- **Tarea**
Continúa el texto sobre el modelo aristotélico de potencia y acto a partir de su última oración.

- **Texto de lectura**
● ● ● ● ●
Si regresamos al modelo aristotélico de potencia y acto, notamos que el potencial de cada individuo se divide en dos campos (el Ser y el Mundo). Por un lado, tenemos aquello que nos llena como intensidad positiva o negativa y la identidad que determina la razón en conceptos del anhelo voluntario y su antagonista perdido. La intensidad es inherente al objeto que se desea o no se desea, siendo, pues, el potencial que alberga la voluntad y la perdición respectivamente. La naturaleza humana respecto a la intensidad es siempre hedonista; cuando es positiva se intenta culminar y cuando es negativa se busca suprimir. La culminación del placer y supresión del dolor comprenden la esfera mundana del acto en tanto que debo culminar y suprimir mediante un hecho; incluso, el descanso que, por ser mundano, figura el acto de no actuar por suprimir la fatiga.
● ● ● ● ●
- **Extracto de datos**

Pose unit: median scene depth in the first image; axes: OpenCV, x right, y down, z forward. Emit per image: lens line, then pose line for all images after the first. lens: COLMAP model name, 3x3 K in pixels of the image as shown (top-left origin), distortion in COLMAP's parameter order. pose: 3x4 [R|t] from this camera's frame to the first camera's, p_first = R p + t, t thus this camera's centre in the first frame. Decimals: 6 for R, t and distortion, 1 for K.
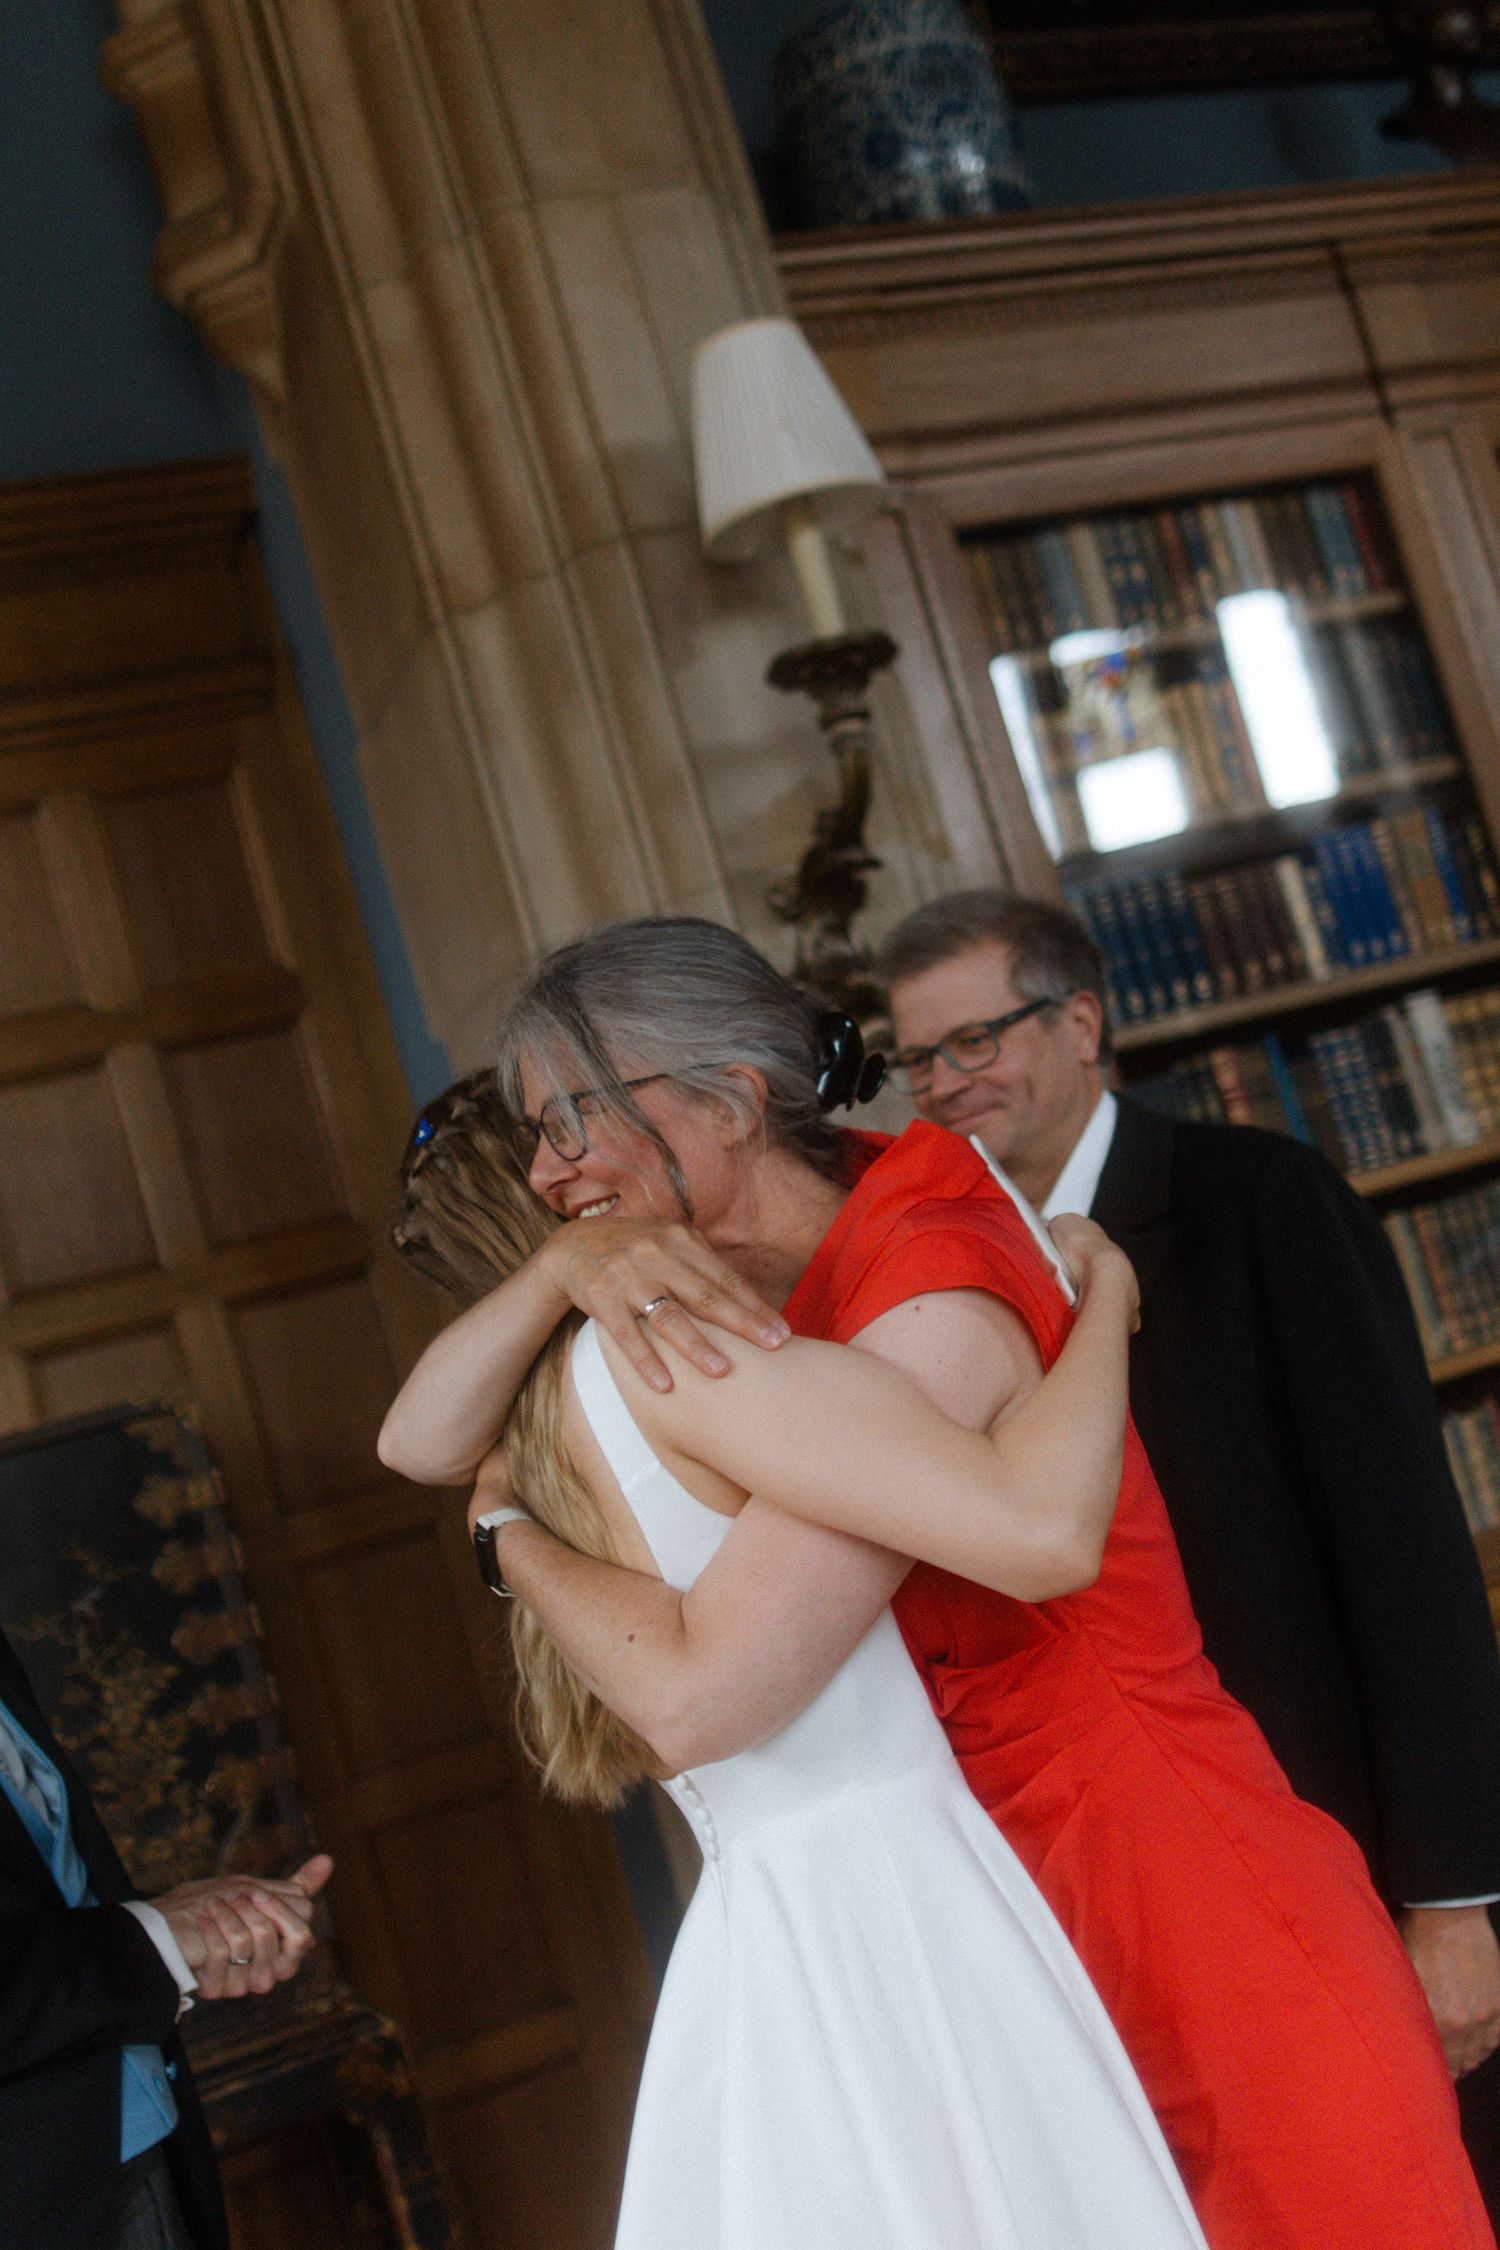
● ● ● ● ●
- **Respuesta**
Debido a que todo está en potencia, el acto es la necesidad por abandonar lo potencial y Ser en el Mundo como infinidad placentera. Claro que por la propia naturaleza del Inexistencialismo, el acto humano sólo puede culminarse o suprimirse a partir de la nihilización lo cual implica la inexistencia que conlleva a una nueva potencia. Si hablamos de un potencial ilimitado como acto total, seguramente debe ser inmóvil como fuerza motriz de las cosas pero también debe ser vacío para ejercer la totalidad del movimiento; por lo que el espacio vacío es lo que Aristóteles llamaba Dios. En cuanto a la moral, el paso de potencia a acto llega a ser una expresión de lo que deseo como bueno y malo de mí en el mundo. Por ello existe una virtud de donde debe partir toda bipolaridad contingente. 


        
El conocimiento consiste en recibir lo que no tengo registrado como tal y que percibo en función de una necesidad. Como ente en carencia, estoy vacío; me lleno luego de suplirse la necesidad con el objeto alcanzado. Sin embargo, aquello que me llena no siempre es coherente a mi voluntad y sucede, también, que la propia voluntad se vacíe mediante un ente perdido. La necesidad psicológica es siempre información: sobre lo que he conseguido o no pude conseguir. Mi necesidad de amor por una mujer en particular implica la posibilidad de conquistarla o perderla. Pero aquello que determina el placer y el dolor, no es lo sucedido, sino lo interpretado del propio suceso, es decir, la información.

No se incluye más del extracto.